Start with ClawHub for discoverability
ClawHub is usually the fastest path to discover, install, and maintain skills without manually copying files around.
Install command:
🖥️ Type this in your terminal:
npx clawhub@latest install [skill-name]Update command:
🖥️ Type this in your terminal:
npx clawhub@latest update [skill-name]That gives you a repeatable workflow: browse → install → test → update.
::: beginner "Installable" does not mean "approved by security experts." It means "published and available." You still need basic verification. :::
The typosquatting trap (realistic examples)
Typosquatting is when someone publishes a malicious package with a name that looks almost identical to a trusted one.
For example, imagine you intend to install:
weather
But you accidentally install:
weahter
Or you intend:
openclaw-memory
But install:
openclaw-memorry
Those one-letter differences are easy to miss when you're moving fast.
Why this works on people:
- Your brain autocorrects familiar words.
- You focus on task completion, not character-by-character spelling.
- Attackers intentionally pick names that "look right at a glance."
::: warning Before pressing enter, re-read the exact skill name character by character. This one habit prevents a surprising number of compromise attempts. :::
A safe install checklist (30 seconds)
Before installing any third-party skill, ask:
- Is the name exactly right? (watch for swapped/missing/doubled letters)
- Who published it? (is this a known or verified source?)
- Is the README clear? (what it does, how it works, what it touches)
- Does access requested match purpose?
- Did it pass automated scanning (if available)?
If two or more answers are weak, skip it.
GitHub as a source: useful, but review first
GitHub is where many great skills live early. It's also where low-quality or risky repos appear first.
Green flags on GitHub:
- Clear README with examples and limitations
- Meaningful commit history over time
- Issues/discussions that show maintainer responsiveness
- Changelog or release notes
Red flags on GitHub:
- No README or vague "just run this script" instructions
- Brand-new repo with copied text and no history
- Obfuscated scripts or encoded blobs with no explanation
- Instructions asking for root/admin execution "for convenience"
- Requests for credentials unrelated to the claimed feature
::: tip If a skill claims to "help with reminders" but asks for broad file-system access and network tunneling, that mismatch is your answer: do not install. :::
What to do when you're unsure
You don't need to be a security engineer to stay safe. Use this practical fallback:
- Pause install
- Ask your assistant to summarize the repository behavior in plain language
- Ask specifically: "What files/scripts run during setup and what permissions are implied?"
- Install only if the explanation is coherent and narrow
Unclear behavior is a valid reason to walk away.
Updating safely (not blindly)
Updates can fix bugs and security issues, but they can also introduce behavior changes.
Use a light process:
- Check what changed (release notes/commits)
- Update
- Test one or two normal workflows
- Roll back or disable if behavior drifts
Update command reminder:
🖥️ Type this in your terminal:
npx clawhub@latest update [skill-name]Version pinning vs latest (simple rule)

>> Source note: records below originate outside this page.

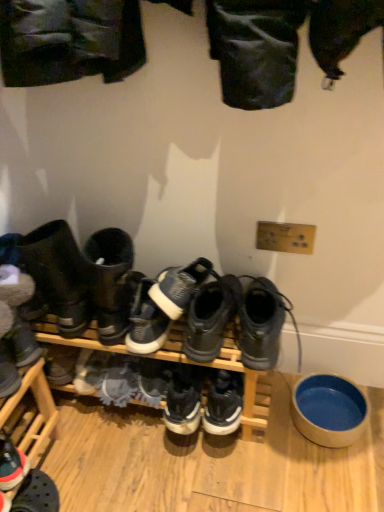
Question: Should I look upward or downward to see white suede sneaker at lower left, which is the 4th footwear from right to left?

Choices:
 (A) down
 (B) up

Answer: (A)

Question: From a real-world perspective, is reddish-brown leather sneaker at lower left, which is the 1th footwear in left-to-right order, below blue ceramic bowl at lower right?

Choices:
 (A) no
 (B) yes

Answer: (A)

Question: From the image's perspective, is reddish-brown leather sneaker at lower left, which is the 1th footwear in left-to-right order, on top of blue ceramic bowl at lower right?

Choices:
 (A) no
 (B) yes

Answer: (A)

Question: Is reddish-brown leather sneaker at lower left, which is the 1th footwear in left-to-right order, in contact with blue ceramic bowl at lower right?

Choices:
 (A) yes
 (B) no

Answer: (B)

Question: Can you confirm if reddish-brown leather sneaker at lower left, marked as the sixth footwear in a right-to-left arrangement, is shorter than blue ceramic bowl at lower right?

Choices:
 (A) no
 (B) yes

Answer: (A)

Question: Considering the relative sizes of reddish-brown leather sneaker at lower left, which is the 1th footwear in left-to-right order, and blue ceramic bowl at lower right in the image provided, is reddish-brown leather sneaker at lower left, which is the 1th footwear in left-to-right order, wider than blue ceramic bowl at lower right?

Choices:
 (A) yes
 (B) no

Answer: (A)

Question: Is reddish-brown leather sneaker at lower left, marked as the sixth footwear in a right-to-left arrangement, in front of blue ceramic bowl at lower right?

Choices:
 (A) no
 (B) yes

Answer: (B)

Question: From the image's perspective, is black mesh sneakers at center, the 2th footwear from the right, located beneath white suede sneaker at lower left, which appears as the third footwear when viewed from the left?

Choices:
 (A) no
 (B) yes

Answer: (A)

Question: Is black mesh sneakers at center, the 2th footwear from the right, positioned far away from white suede sneaker at lower left, which appears as the third footwear when viewed from the left?

Choices:
 (A) yes
 (B) no

Answer: (B)

Question: Is the position of black mesh sneakers at center, the 2th footwear from the right, less distant than that of white suede sneaker at lower left, which is the 4th footwear from right to left?

Choices:
 (A) no
 (B) yes

Answer: (B)

Question: Is white suede sneaker at lower left, which is the 4th footwear from right to left, at the back of black mesh sneakers at center, acting as the 5th footwear starting from the left?

Choices:
 (A) yes
 (B) no

Answer: (B)

Question: Is black mesh sneakers at center, acting as the 5th footwear starting from the left, not within white suede sneaker at lower left, which is the 4th footwear from right to left?

Choices:
 (A) yes
 (B) no

Answer: (A)

Question: Considering the relative sizes of black mesh sneakers at center, the 2th footwear from the right, and white suede sneaker at lower left, which is the 4th footwear from right to left, in the image provided, is black mesh sneakers at center, the 2th footwear from the right, shorter than white suede sneaker at lower left, which is the 4th footwear from right to left,?

Choices:
 (A) no
 (B) yes

Answer: (A)

Question: Does white suede sneaker at lower left, which is the 4th footwear from right to left, appear on the left side of leather boots at left, which appears as the fifth footwear when viewed from the right?

Choices:
 (A) yes
 (B) no

Answer: (B)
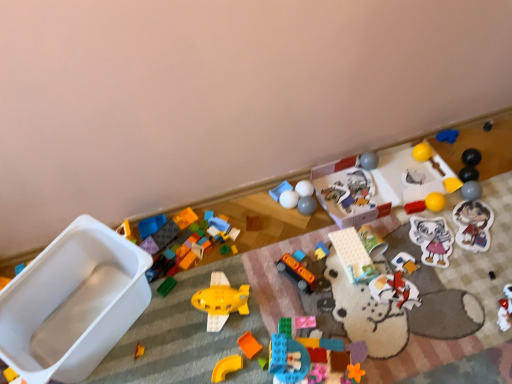
The image size is (512, 384). In order to click on vacant space that's between orange matte bus at center, the tenth toy when ordered from left to right, and yellow plastic airplane at center, the 22th toy in the right-to-left sequence in this screenshot , I will do `click(266, 292)`.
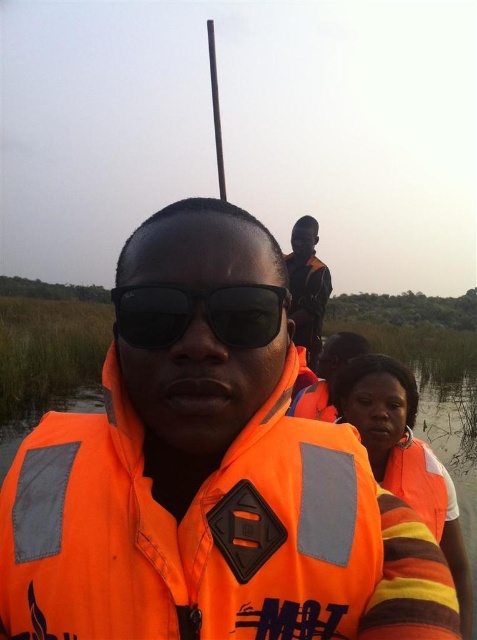
You are a safety inspector on the boat and need to ensure all workers are wearing their life jackets properly. According to the image, is the orange fabric construction worker at center wearing the orange fabric life jacket at lower right?

The orange fabric construction worker at center is located above the orange fabric life jacket at lower right, which means the life jacket is not being worn by the worker and is instead placed below them.

You are a safety inspector on the boat and need to ensure all workers are wearing proper safety gear. According to the image, is the orange fabric life jacket at center shorter than the orange fabric construction worker at center?

The orange fabric life jacket at center is not as tall as orange fabric construction worker at center, so yes, the life jacket is shorter than the construction worker.

From the picture: You are a safety inspector on the boat and need to ensure all safety gear is properly sized for the workers. The orange fabric construction worker at center is wearing the orange fabric life jacket at center. Is the life jacket appropriately sized for the worker?

The orange fabric life jacket at center has a smaller size compared to orange fabric construction worker at center, so the life jacket is not appropriately sized for the worker.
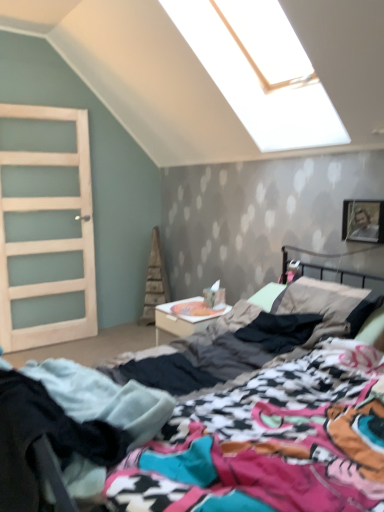
Question: Should I look upward or downward to see multicolored fabric bed at center?

Choices:
 (A) down
 (B) up

Answer: (A)

Question: Could you tell me if black cotton pants at lower left is turned towards clear glass door at left?

Choices:
 (A) no
 (B) yes

Answer: (A)

Question: From a real-world perspective, is black cotton pants at lower left physically below clear glass door at left?

Choices:
 (A) no
 (B) yes

Answer: (B)

Question: Is black cotton pants at lower left not within clear glass door at left?

Choices:
 (A) yes
 (B) no

Answer: (A)

Question: Is there a large distance between black cotton pants at lower left and clear glass door at left?

Choices:
 (A) no
 (B) yes

Answer: (B)

Question: Is black cotton pants at lower left to the right of clear glass door at left from the viewer's perspective?

Choices:
 (A) no
 (B) yes

Answer: (B)

Question: From the image's perspective, is black cotton pants at lower left located above clear glass door at left?

Choices:
 (A) yes
 (B) no

Answer: (B)

Question: From the image's perspective, is multicolored fabric bed at center under metallic silver picture frame at upper right?

Choices:
 (A) yes
 (B) no

Answer: (A)

Question: Considering the relative sizes of multicolored fabric bed at center and metallic silver picture frame at upper right in the image provided, is multicolored fabric bed at center taller than metallic silver picture frame at upper right?

Choices:
 (A) no
 (B) yes

Answer: (B)

Question: Does multicolored fabric bed at center come behind metallic silver picture frame at upper right?

Choices:
 (A) yes
 (B) no

Answer: (B)

Question: Is multicolored fabric bed at center at the left side of metallic silver picture frame at upper right?

Choices:
 (A) yes
 (B) no

Answer: (A)

Question: From a real-world perspective, is multicolored fabric bed at center under metallic silver picture frame at upper right?

Choices:
 (A) yes
 (B) no

Answer: (A)

Question: Is the position of multicolored fabric bed at center less distant than that of metallic silver picture frame at upper right?

Choices:
 (A) no
 (B) yes

Answer: (B)

Question: Considering the relative sizes of white glossy nightstand at center and clear glass door at left in the image provided, is white glossy nightstand at center shorter than clear glass door at left?

Choices:
 (A) no
 (B) yes

Answer: (B)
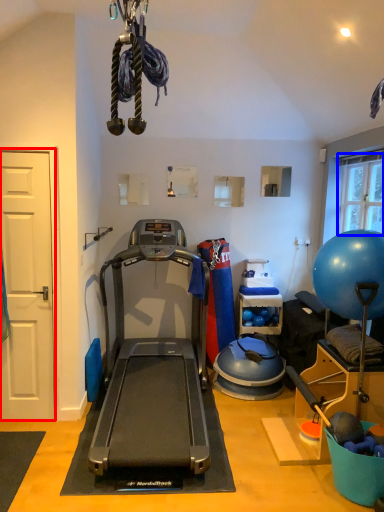
Question: Which point is further to the camera, door (highlighted by a red box) or window screen (highlighted by a blue box)?

Choices:
 (A) door
 (B) window screen

Answer: (B)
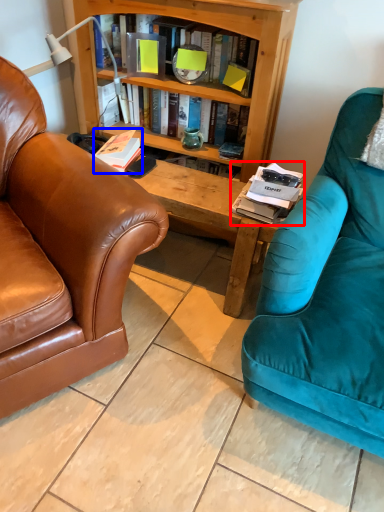
Question: Among these objects, which one is nearest to the camera, magazine (highlighted by a red box) or book (highlighted by a blue box)?

Choices:
 (A) magazine
 (B) book

Answer: (A)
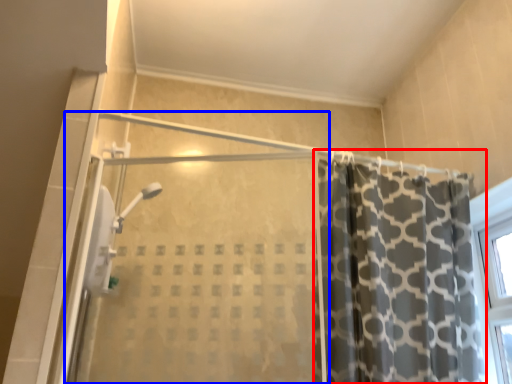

For most non-technical users:
- Use latest for low-risk utility skills
- Be more cautious for skills tied to critical workflows (billing, outbound messaging, automation with side effects)
If a skill is mission-critical, avoid same-day updates right before a high-stakes task.
Example: safe adoption flow in real life
Let's say you want a new analytics helper skill.
Safe flow:
- Find candidate on ClawHub
- Confirm exact spelling and publisher identity
- Read README and verify requested access is sensible
- Install using the standard command
- Test in a low-risk context
- Keep notes on behavior and any surprises
- Update later only after reading changes
This takes a few extra minutes up front and can save hours of cleanup later.
::: action Create your own "approved list" of skills you trust. Default to that list. Add new skills only when they solve a clear problem. :::
Bottom line
ClawHub and GitHub are excellent resources when used with a security mindset.
You don't need to fear them. You just need to avoid autopilot.